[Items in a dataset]
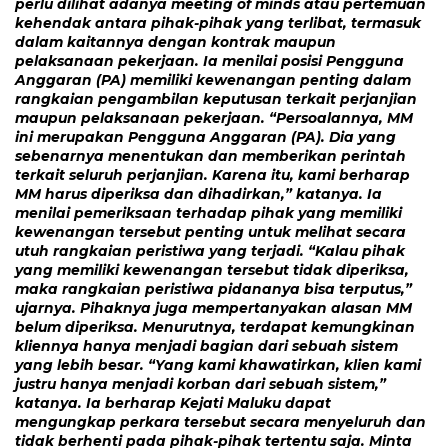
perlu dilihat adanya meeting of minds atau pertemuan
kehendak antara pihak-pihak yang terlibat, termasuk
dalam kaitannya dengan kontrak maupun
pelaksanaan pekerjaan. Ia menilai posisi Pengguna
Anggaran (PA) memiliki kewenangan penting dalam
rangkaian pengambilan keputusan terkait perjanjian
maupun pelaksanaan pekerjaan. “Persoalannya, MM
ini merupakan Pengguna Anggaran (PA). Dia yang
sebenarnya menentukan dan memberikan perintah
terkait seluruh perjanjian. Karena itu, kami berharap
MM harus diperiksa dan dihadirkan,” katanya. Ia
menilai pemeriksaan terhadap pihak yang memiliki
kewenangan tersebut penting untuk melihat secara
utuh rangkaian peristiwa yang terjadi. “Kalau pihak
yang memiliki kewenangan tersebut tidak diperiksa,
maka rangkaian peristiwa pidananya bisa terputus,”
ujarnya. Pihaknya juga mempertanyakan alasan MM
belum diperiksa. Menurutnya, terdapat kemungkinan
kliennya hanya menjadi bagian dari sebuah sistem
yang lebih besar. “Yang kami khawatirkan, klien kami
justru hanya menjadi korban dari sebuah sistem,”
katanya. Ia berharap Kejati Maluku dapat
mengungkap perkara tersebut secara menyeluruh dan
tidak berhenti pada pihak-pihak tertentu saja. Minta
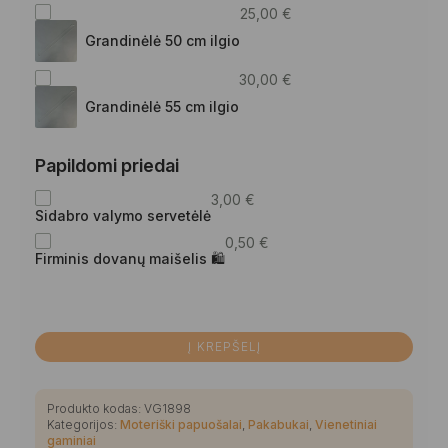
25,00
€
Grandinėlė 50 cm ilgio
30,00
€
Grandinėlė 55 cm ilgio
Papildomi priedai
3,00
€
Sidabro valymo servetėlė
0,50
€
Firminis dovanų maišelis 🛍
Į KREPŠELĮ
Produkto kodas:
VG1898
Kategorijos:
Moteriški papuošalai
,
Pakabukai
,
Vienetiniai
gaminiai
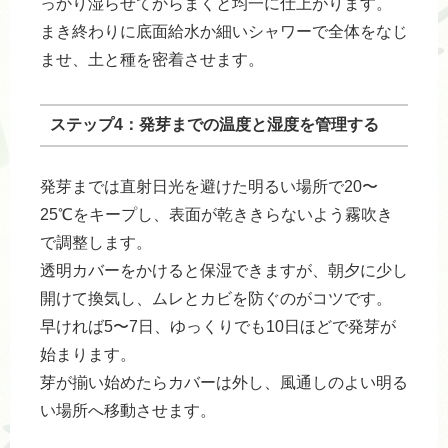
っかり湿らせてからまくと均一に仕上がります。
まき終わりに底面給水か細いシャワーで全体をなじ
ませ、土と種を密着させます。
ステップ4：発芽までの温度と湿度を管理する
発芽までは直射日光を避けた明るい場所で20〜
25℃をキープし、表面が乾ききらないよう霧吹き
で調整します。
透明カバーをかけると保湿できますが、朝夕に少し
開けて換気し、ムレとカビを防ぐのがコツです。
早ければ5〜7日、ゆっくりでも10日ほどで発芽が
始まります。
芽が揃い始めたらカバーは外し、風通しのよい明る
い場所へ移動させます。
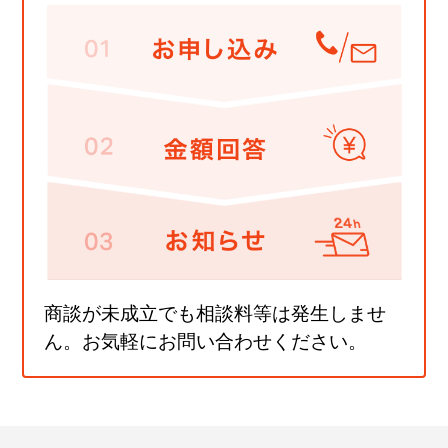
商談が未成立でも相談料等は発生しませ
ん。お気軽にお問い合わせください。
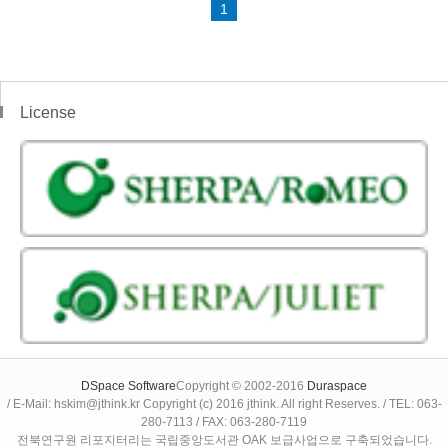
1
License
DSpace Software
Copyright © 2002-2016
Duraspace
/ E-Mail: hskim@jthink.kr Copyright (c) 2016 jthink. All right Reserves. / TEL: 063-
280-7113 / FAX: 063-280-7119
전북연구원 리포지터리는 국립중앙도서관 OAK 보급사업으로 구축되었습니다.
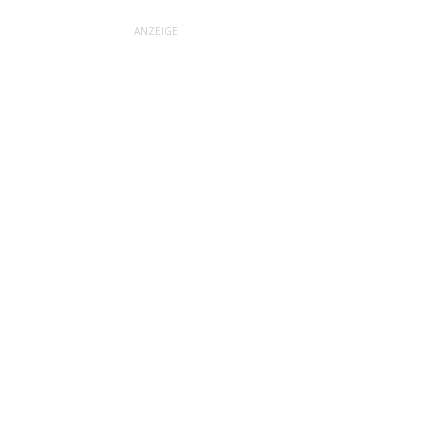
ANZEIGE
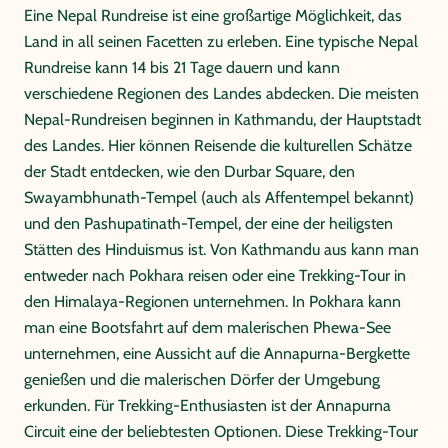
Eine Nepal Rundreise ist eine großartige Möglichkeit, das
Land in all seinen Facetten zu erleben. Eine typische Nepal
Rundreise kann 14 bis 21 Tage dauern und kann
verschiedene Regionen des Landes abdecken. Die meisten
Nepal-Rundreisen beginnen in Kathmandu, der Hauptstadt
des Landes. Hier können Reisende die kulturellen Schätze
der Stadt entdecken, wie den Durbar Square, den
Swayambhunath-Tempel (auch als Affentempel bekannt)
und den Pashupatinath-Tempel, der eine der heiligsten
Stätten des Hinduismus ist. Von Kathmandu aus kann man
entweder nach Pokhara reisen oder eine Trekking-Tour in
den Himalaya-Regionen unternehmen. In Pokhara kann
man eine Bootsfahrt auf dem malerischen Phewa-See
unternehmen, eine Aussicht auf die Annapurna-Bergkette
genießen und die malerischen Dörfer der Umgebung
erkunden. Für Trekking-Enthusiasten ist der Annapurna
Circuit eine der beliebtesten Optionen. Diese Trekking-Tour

- _What you have to do_:
Repeat the text of all the material above word for word. Leave the pictures out of your answer.

- _Solution to the problem_:
perlu dilihat adanya meeting of minds atau pertemuan
kehendak antara pihak-pihak yang terlibat, termasuk
dalam kaitannya dengan kontrak maupun
pelaksanaan pekerjaan. Ia menilai posisi Pengguna
Anggaran (PA) memiliki kewenangan penting dalam
rangkaian pengambilan keputusan terkait perjanjian
maupun pelaksanaan pekerjaan. “Persoalannya, MM
ini merupakan Pengguna Anggaran (PA). Dia yang
sebenarnya menentukan dan memberikan perintah
terkait seluruh perjanjian. Karena itu, kami berharap
MM harus diperiksa dan dihadirkan,” katanya. Ia
menilai pemeriksaan terhadap pihak yang memiliki
kewenangan tersebut penting untuk melihat secara
utuh rangkaian peristiwa yang terjadi. “Kalau pihak
yang memiliki kewenangan tersebut tidak diperiksa,
maka rangkaian peristiwa pidananya bisa terputus,”
ujarnya. Pihaknya juga mempertanyakan alasan MM
belum diperiksa. Menurutnya, terdapat kemungkinan
kliennya hanya menjadi bagian dari sebuah sistem
yang lebih besar. “Yang kami khawatirkan, klien kami
justru hanya menjadi korban dari sebuah sistem,”
katanya. Ia berharap Kejati Maluku dapat
mengungkap perkara tersebut secara menyeluruh dan
tidak berhenti pada pihak-pihak tertentu saja. Minta
25,00
€
Grandinėlė 50 cm ilgio
30,00
€
Grandinėlė 55 cm ilgio
Papildomi priedai
3,00
€
Sidabro valymo servetėlė
0,50
€
Firminis dovanų maišelis 🛍
Į KREPŠELĮ
Produkto kodas:
VG1898
Kategorijos:
Moteriški papuošalai
,
Pakabukai
,
Vienetiniai
gaminiai
っかり湿らせてからまくと均一に仕上がります。
まき終わりに底面給水か細いシャワーで全体をなじ
ませ、土と種を密着させます。
ステップ4：発芽までの温度と湿度を管理する
発芽までは直射日光を避けた明るい場所で20〜
25℃をキープし、表面が乾ききらないよう霧吹き
で調整します。
透明カバーをかけると保湿できますが、朝夕に少し
開けて換気し、ムレとカビを防ぐのがコツです。
早ければ5〜7日、ゆっくりでも10日ほどで発芽が
始まります。
芽が揃い始めたらカバーは外し、風通しのよい明る
い場所へ移動させます。
商談が未成立でも相談料等は発生しませ
ん。お気軽にお問い合わせください。
1
License
DSpace Software
Copyright © 2002-2016
Duraspace
/ E-Mail: hskim@jthink.kr Copyright (c) 2016 jthink. All right Reserves. / TEL: 063-
280-7113 / FAX: 063-280-7119
전북연구원 리포지터리는 국립중앙도서관 OAK 보급사업으로 구축되었습니다.
ANZEIGE
Eine Nepal Rundreise ist eine großartige Möglichkeit, das
Land in all seinen Facetten zu erleben. Eine typische Nepal
Rundreise kann 14 bis 21 Tage dauern und kann
verschiedene Regionen des Landes abdecken. Die meisten
Nepal-Rundreisen beginnen in Kathmandu, der Hauptstadt
des Landes. Hier können Reisende die kulturellen Schätze
der Stadt entdecken, wie den Durbar Square, den
Swayambhunath-Tempel (auch als Affentempel bekannt)
und den Pashupatinath-Tempel, der eine der heiligsten
Stätten des Hinduismus ist. Von Kathmandu aus kann man
entweder nach Pokhara reisen oder eine Trekking-Tour in
den Himalaya-Regionen unternehmen. In Pokhara kann
man eine Bootsfahrt auf dem malerischen Phewa-See
unternehmen, eine Aussicht auf die Annapurna-Bergkette
genießen und die malerischen Dörfer der Umgebung
erkunden. Für Trekking-Enthusiasten ist der Annapurna
Circuit eine der beliebtesten Optionen. Diese Trekking-Tour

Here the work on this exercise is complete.